EXERCISE PASSAGE |
3. Stand tall! Your core doesn’t function properly when you are hunched or slouched. Get rid of that pregnancy slouch. Sit and nurse your baby with a neutral spine to help activate your core muscles.
4. Around 6-8 weeks postpartum, see a women’s health physio who can assess your core for stomach separation and function.
2. You Shouldn’t Do Any Exercise ‘Till 6 Weeks After Birth #Myth
In the first six weeks, it is often recommended to do nothing. Whilst we can all agree that our focus should be on resting and connecting to our bub, most of us don’t actually do nothing. We walk our babies in prams. We hold our babies all day long. We carry shopping and baby bags, we lift our babies in and out of cars. These are all forms of movement and exercise and need a basic level of core function and control. If we do these things without having any core support, we may suffer from back pain, pelvic pain or worse.
In the first six to twelve weeks after your baby is born, focus on the following types of movements:
Thoracic Mobility. Start your day with some gentle shoulder and chest stretches to release tension through your upper back and chest.
Pelvic Floor and Core. A strong core and pelvic floor is the key to being able to return to the types of exercise you love.
Functional Exercises. Spend all day rocking your baby to sleep? Add some squats with a gentle rotation to your program. Bending over 10 times a day. Add some bent over rows to your workout. Adding exercises that mimic the movements you do in real life will help you to build strength in the way you need it most.
3. Your Pelvic Floor Needs Some Serious Love #AlsoTrue
Pregnancy places a huge strain on your pelvic floor. Whether you gave birth vaginally or via Caesarean, in the early postpartum period your pelvic floor muscles may be weak and sluggish. A weak pelvic floor may lead to complications such as urinary incontinence or pelvic organ prolapse.
As soon as you are able to post-birth, begin with gentle pelvic floor exercises whilst lying on your back (this helps to take away the force of gravity). Concentrate on doing longer holds, quick pulses on and off and some power contractions.

RECORDED DATA |

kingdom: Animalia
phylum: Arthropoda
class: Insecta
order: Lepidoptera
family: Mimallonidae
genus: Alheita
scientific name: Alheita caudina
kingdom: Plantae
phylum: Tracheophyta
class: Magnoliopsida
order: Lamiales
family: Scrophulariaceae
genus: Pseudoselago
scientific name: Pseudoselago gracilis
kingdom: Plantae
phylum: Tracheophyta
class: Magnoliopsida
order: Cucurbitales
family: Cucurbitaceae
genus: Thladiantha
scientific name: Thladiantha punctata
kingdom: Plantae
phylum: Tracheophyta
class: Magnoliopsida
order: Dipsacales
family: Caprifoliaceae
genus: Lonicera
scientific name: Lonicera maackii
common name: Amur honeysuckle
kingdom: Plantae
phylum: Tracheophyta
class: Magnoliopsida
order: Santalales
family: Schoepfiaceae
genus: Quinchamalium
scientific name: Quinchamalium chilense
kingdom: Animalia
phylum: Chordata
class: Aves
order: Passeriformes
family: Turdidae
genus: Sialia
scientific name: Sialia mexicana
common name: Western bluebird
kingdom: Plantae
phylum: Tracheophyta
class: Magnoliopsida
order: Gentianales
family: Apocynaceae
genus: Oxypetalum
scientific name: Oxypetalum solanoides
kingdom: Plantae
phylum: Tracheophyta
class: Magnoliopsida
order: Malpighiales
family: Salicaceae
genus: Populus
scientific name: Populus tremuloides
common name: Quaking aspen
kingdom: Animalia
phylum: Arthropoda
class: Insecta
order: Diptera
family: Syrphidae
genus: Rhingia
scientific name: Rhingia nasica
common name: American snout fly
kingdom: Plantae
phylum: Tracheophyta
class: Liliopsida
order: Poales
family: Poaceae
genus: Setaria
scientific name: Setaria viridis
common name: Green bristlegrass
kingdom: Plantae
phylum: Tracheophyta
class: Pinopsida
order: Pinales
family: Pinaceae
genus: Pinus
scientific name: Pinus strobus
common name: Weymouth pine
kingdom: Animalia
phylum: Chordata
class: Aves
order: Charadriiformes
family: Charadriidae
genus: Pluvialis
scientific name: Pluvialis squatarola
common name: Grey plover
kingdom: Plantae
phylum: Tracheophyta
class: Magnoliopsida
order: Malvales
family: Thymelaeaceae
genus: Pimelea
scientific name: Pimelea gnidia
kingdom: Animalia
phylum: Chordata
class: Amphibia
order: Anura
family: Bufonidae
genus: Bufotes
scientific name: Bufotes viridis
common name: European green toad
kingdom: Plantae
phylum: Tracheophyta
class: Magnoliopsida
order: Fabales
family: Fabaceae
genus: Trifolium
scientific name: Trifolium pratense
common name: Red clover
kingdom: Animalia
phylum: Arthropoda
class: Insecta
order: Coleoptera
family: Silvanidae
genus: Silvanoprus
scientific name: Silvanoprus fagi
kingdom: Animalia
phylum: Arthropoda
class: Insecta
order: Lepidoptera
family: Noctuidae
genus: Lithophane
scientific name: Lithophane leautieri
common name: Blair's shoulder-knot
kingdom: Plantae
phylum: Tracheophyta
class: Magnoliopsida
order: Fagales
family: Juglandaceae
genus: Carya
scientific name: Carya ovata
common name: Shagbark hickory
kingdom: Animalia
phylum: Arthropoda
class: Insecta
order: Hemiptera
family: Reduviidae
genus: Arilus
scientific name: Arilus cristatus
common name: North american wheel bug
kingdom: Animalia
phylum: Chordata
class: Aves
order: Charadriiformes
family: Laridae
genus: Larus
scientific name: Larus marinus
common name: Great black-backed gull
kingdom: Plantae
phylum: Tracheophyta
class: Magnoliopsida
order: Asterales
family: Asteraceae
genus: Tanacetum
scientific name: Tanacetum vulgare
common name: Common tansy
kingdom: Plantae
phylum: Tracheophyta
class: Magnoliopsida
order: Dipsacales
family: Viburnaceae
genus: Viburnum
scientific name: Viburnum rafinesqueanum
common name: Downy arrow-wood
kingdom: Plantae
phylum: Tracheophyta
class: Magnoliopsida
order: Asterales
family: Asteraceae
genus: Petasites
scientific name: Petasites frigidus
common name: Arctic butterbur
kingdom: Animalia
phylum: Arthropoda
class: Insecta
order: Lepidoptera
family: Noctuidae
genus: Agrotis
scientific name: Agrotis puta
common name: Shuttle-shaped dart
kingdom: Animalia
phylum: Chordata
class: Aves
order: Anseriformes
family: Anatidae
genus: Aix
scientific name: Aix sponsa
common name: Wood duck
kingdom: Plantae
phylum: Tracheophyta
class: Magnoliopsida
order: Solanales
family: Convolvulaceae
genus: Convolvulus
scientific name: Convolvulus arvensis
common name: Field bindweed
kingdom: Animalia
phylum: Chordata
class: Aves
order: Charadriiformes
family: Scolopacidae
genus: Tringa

PROBLEM TO SOLVE |
Write out, word for word, the part of the postpartum exercise text above that opens with the words containing "Functional Exercises. Spend" and closes with "need it most.".

ANSWER FOR THIS EXERCISE |
Functional Exercises. Spend all day rocking your baby to sleep? Add some squats with a gentle rotation to your program. Bending over 10 times a day. Add some bent over rows to your workout. Adding exercises that mimic the movements you do in real life will help you to build strength in the way you need it most.